Carl Grunerts Im Fluge zum Frieden (1907, zuerst erschienen in Reclams Universum 1907) und kürzlich in dem Kurzgeschichtenband Grunerts Zukunftsnovellen von Dieter von Reeken nachgedruckt (2005) präsentiert ebenfalls eine kriegsentscheidende Erfindung. Das Deutsche Reich protestiert zwar gegen die dritte internationale Friedenskonferenz im Jahre 192*, aber obwohl es dank der Erfindung des Auslandsdeutschen Draco, der sie selbstverständlich dem Deutschen Kaiser zur Verfügung stellt, dem angreifenden Feind, der Atlantischen Union, die ihre Flotte aufmarschieren lässt, haushoch überlegen ist, wird diese Waffe nur zur Verteidigung eingesetzt. Es handelt sich um pfeilschnelle, unverwundbare Drachenflieger, mit denen z.B. auch Truppen im Buckingham Palast angelandet werden können.

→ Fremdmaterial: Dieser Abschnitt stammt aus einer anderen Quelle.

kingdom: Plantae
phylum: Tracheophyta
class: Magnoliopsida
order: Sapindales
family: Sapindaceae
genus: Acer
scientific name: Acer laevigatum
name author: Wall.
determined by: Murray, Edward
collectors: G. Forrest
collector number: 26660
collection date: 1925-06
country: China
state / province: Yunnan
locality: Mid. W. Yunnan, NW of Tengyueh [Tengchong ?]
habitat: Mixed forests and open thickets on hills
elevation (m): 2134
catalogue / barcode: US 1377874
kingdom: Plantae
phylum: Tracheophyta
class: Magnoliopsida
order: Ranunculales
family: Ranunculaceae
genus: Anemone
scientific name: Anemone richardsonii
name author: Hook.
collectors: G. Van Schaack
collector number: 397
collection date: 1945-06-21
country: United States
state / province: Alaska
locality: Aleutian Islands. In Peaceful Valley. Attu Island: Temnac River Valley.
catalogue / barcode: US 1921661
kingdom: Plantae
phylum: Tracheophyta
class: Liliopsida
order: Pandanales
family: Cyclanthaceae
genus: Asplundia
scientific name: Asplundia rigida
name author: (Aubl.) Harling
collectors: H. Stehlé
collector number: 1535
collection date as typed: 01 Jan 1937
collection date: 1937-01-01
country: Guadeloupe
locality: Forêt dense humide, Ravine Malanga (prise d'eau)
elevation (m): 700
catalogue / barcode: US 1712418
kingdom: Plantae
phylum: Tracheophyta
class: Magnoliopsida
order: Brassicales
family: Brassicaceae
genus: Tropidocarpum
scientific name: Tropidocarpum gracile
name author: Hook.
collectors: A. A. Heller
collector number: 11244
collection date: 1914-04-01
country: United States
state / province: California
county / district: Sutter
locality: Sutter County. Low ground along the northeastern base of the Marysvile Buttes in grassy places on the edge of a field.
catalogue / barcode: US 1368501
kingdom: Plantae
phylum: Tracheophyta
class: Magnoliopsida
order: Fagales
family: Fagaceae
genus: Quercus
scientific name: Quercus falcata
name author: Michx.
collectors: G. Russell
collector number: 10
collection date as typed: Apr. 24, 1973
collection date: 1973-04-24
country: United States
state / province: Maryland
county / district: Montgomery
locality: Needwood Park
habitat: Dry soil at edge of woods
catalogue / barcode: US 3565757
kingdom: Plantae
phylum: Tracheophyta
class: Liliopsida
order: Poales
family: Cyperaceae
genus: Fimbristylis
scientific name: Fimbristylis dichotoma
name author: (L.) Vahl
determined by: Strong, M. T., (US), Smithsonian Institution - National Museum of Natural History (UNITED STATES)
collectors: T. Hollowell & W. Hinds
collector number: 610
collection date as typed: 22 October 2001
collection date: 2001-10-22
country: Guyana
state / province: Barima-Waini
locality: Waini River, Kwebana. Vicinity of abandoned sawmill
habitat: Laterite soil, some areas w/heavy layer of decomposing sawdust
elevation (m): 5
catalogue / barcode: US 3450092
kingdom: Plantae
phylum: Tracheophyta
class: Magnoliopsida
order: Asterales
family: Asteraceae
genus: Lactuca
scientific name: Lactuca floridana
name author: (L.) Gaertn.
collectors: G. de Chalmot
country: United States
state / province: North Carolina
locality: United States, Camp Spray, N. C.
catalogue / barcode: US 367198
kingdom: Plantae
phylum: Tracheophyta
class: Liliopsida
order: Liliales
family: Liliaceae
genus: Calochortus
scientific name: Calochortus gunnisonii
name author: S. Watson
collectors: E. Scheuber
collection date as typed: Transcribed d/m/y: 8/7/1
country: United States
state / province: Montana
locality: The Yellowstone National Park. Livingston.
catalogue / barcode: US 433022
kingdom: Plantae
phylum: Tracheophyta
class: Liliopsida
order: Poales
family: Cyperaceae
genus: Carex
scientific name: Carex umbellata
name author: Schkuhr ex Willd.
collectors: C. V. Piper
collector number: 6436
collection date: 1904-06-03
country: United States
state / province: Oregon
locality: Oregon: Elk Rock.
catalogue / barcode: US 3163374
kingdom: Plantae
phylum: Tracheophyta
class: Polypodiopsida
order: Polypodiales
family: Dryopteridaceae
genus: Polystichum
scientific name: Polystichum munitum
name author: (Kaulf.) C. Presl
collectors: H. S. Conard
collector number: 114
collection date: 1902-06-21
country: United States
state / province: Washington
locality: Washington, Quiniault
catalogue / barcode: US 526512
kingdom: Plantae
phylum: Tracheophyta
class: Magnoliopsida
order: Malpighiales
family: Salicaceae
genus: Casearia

Der anonyme Bericht Der Krieg der Zukunft, erschienen 1909 im 30. Jahrgang von Das Neue Universum, setzt ebenfalls ganz auf die Luftmacht, hier das Luftschiff, riesige Zeppelins, die keinen Orkan zu fürchten brauchen: Sie waren in der Luft zu Hause, wie ein Wasserschiff im Wasser. (S. 35). Interessant ist, dass der Autor in den Ballons Luftschläuche postuliert, die sich bei Verletzung durch ein Projektil selbsttätig wieder schließen. Aber auch Maschinen schwerer als Luft gewinnen an Bedeutung und werden zu gepanzerten Luftfestungen. Ein Krieg zwischen Asien und den USA wurde von der amerikanischen Luftflotte entschieden. Es sind die Amerikaner, die einen überraschenden Luftschlag gegen die feindliche Flotte führen und sie völlig vernichten. Ein folgendes Wettrüsten resultiert in einem neuen Krieg im Jahre 1980 und einem Patt, das zum Frieden führt. Die Größe der Verluste nimmt den kriegführenden Parteien die Lust auf weitere Kriege.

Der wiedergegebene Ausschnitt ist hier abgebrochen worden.